We have this holiday in Australia called ‘Australia day’ on 26th Jan and it is the day English settlers planted their flag on Australian soil. They did not create a treaty with the inhabitants that were already living in the country. These Aborigines had been here for 60 000 years. The English proceeded to try and kill them all. Many Australians, black and white, think we should not be celebrating the pride of Australia on this day that symbolises so much bloodshed. Yet our twat Prime minister gets on TV and implies that those who are against Australia Day don’t have pride in being Australian.
He is playing with words and minds.
Changing the subject; out of all these PKD stories I found ‘Real Life’ the most powerful. I also read the ‘Father Thing’ short story when a kid, it rang some bells!!
Thanks for your comment! I think this series does well because so many of the scenarios are familiar to us in lesser forms. PKD did well to expand certain concepts to a dangerous and threatening level to warn readers of the very real possibilities in the future.
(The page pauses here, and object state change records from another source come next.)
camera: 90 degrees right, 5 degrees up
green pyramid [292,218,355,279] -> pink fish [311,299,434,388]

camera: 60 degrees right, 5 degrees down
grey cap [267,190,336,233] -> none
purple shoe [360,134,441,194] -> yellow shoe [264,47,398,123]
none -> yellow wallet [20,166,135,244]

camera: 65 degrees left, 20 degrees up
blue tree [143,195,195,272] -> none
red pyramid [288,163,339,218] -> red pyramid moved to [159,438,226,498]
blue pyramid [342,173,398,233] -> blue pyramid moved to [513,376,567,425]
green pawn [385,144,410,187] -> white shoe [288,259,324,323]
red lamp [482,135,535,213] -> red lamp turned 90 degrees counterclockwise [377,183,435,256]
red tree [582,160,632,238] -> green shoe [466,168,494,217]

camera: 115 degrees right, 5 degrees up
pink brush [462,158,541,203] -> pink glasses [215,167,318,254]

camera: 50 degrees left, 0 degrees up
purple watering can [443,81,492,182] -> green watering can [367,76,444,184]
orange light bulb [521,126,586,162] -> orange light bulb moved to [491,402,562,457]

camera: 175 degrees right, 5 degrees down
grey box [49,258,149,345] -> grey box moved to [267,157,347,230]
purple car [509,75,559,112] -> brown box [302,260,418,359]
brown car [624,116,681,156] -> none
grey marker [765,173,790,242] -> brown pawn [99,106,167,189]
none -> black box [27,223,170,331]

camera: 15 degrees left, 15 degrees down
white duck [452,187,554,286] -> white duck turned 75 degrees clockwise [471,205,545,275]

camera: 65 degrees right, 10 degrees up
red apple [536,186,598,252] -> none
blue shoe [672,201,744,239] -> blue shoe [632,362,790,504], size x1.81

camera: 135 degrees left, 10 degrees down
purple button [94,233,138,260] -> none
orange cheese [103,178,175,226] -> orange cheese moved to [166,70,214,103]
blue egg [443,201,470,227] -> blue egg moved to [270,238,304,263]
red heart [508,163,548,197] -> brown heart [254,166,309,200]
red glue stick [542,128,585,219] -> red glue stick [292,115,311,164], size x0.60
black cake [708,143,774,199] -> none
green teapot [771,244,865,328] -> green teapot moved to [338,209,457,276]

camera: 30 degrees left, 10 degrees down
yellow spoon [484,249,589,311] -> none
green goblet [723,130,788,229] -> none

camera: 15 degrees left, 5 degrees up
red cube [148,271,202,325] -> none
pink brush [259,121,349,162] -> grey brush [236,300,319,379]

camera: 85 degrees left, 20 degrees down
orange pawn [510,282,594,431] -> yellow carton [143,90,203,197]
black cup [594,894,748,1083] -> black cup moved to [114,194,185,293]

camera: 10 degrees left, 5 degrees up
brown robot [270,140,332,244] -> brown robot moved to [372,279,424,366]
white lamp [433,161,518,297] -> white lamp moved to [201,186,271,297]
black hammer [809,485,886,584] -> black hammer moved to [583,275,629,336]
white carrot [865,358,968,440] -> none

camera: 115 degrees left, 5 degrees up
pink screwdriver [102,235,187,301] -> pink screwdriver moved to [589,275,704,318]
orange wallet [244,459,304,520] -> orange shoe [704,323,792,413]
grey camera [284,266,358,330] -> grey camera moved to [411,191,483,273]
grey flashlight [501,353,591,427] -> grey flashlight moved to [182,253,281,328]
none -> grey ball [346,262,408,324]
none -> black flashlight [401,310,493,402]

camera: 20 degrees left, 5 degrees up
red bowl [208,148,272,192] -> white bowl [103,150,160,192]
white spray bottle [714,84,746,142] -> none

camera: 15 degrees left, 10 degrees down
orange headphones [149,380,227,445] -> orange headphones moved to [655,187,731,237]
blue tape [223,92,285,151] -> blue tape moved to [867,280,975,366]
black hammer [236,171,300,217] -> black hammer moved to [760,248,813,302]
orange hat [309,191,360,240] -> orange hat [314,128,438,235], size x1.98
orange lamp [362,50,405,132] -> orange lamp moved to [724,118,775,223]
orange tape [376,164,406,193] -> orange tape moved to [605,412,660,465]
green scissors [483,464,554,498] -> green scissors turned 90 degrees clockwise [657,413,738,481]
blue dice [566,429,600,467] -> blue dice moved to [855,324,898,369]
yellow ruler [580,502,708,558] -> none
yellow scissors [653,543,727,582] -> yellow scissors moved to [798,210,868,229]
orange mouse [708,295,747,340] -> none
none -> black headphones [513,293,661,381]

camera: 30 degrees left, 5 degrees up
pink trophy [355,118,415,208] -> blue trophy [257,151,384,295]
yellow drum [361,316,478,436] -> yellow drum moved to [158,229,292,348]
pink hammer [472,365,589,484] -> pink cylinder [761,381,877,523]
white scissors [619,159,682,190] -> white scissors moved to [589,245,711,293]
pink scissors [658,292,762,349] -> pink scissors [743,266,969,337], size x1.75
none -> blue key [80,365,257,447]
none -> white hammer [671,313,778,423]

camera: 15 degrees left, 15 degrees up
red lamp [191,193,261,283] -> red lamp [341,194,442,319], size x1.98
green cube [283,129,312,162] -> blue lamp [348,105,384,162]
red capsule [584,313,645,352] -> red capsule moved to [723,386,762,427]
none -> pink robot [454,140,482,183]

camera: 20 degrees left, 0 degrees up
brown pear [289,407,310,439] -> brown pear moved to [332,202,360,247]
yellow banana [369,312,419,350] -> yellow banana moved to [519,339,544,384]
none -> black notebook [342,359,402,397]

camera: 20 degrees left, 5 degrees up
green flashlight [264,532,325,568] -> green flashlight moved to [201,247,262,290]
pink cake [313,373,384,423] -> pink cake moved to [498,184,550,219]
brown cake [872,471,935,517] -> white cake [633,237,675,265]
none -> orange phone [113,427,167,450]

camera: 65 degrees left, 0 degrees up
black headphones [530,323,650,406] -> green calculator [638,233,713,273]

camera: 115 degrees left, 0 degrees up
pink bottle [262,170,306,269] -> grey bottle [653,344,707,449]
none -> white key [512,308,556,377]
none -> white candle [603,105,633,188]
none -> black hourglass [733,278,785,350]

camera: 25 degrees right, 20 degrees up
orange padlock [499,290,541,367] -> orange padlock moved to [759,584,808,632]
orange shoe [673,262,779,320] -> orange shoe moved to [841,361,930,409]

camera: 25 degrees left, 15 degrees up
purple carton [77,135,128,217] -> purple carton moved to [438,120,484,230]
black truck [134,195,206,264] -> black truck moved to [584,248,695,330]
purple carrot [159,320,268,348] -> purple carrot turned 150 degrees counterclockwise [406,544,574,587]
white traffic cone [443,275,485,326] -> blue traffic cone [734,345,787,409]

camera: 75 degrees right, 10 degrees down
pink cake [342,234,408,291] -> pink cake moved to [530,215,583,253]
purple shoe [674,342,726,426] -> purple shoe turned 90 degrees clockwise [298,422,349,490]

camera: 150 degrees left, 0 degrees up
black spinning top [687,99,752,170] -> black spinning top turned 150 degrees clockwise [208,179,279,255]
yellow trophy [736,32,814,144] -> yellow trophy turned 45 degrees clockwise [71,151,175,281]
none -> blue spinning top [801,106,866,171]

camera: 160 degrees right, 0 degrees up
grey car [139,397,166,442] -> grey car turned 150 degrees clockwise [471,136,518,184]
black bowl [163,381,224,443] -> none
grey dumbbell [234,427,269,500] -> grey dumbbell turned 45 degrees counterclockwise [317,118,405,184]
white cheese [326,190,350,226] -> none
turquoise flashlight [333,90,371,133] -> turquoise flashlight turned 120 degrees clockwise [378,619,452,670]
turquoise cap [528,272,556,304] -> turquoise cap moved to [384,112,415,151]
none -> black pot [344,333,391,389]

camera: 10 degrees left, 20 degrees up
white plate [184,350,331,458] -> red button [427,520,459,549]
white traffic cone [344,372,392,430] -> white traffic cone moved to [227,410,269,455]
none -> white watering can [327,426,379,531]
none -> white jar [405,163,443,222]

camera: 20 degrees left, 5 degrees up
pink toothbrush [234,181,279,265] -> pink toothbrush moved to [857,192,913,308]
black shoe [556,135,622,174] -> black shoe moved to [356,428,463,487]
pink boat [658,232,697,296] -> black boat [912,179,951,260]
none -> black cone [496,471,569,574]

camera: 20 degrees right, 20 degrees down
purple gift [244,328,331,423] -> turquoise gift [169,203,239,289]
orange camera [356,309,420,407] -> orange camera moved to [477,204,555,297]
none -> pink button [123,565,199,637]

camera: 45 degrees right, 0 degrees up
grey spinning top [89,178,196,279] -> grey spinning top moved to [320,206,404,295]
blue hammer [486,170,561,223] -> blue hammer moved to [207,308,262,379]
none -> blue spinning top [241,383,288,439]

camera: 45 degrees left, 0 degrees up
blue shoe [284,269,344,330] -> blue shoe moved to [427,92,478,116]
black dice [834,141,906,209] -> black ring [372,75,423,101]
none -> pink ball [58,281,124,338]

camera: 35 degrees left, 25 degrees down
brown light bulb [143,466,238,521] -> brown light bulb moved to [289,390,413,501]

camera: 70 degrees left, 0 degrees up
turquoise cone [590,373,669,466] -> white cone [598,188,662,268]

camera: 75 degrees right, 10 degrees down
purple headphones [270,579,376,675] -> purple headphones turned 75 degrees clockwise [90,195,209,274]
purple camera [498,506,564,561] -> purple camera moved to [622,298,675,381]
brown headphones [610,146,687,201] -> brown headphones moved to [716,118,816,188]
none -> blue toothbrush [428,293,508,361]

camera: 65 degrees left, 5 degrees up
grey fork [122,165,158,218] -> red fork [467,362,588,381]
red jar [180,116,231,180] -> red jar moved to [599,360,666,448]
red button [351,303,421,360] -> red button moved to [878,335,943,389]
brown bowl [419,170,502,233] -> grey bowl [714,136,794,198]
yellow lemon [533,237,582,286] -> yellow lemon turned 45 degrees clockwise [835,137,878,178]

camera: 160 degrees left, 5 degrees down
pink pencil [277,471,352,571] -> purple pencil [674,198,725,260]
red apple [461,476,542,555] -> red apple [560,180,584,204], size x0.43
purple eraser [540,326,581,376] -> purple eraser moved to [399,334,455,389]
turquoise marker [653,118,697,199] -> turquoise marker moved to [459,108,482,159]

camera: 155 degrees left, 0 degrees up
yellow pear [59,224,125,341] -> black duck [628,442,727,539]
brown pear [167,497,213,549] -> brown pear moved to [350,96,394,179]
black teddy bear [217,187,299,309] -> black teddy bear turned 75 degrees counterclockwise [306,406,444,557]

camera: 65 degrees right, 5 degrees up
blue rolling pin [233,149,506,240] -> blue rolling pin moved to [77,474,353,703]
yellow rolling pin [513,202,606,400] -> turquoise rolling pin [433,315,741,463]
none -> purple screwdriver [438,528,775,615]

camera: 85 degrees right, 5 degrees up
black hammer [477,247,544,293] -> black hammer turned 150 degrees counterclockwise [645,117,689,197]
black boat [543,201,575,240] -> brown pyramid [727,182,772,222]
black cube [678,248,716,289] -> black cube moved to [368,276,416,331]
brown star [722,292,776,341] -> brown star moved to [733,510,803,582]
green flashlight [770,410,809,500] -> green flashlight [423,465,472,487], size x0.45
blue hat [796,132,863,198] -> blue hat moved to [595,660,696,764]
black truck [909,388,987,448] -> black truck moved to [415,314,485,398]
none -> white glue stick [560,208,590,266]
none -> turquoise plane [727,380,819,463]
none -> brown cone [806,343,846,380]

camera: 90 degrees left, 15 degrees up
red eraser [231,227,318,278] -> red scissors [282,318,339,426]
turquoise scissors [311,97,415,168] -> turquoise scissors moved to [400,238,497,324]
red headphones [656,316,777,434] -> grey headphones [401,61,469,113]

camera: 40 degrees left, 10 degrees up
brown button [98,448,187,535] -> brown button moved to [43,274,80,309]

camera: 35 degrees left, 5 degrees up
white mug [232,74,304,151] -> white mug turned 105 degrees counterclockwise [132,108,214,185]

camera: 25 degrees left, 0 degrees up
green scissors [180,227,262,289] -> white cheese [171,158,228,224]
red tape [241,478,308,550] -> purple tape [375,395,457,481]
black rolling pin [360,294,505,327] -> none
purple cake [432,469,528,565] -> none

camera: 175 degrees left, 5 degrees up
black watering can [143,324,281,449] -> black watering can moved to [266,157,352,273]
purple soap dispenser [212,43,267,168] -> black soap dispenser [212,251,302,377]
“Real Life” was a great piece and done really well so that even the viewers were left guessing who was “real”. I think “Autofac” remains my favourite, while “The Commuter” had the most emotional impact for me.
Good post, Dianna … thanks for sharing.
“Kill All Others” is not the episode I would have selected for a finale. While I enjoyed it (as I have enjoyed the season in general), I have to agree … it WAS something of a downer.
But as the ED episodes have varied dramatically in their divergence from the short stories upon which they were based, the final ‘billboard’ scene in “Kill All Others” was very, VERY close to the ending of Dick’s “The Hanging Man.” As you say in your post … “The only real change is that the unknown body on the billboard has been replaced by Phil.”
Thanks for your feedback, Jeff!
I’ve been increasingly curious about how the various countries have been airing/ordering the episodes. The UK used “The Father Thing” as its finale and Canada aired my favourite episode of the series, “Autofac”, as theirs. Of these three possible ways to end the first season, “Kill All Others” is most definitely the most depressing. I have to wonder what that says for Amazon’s instinct about their viewership.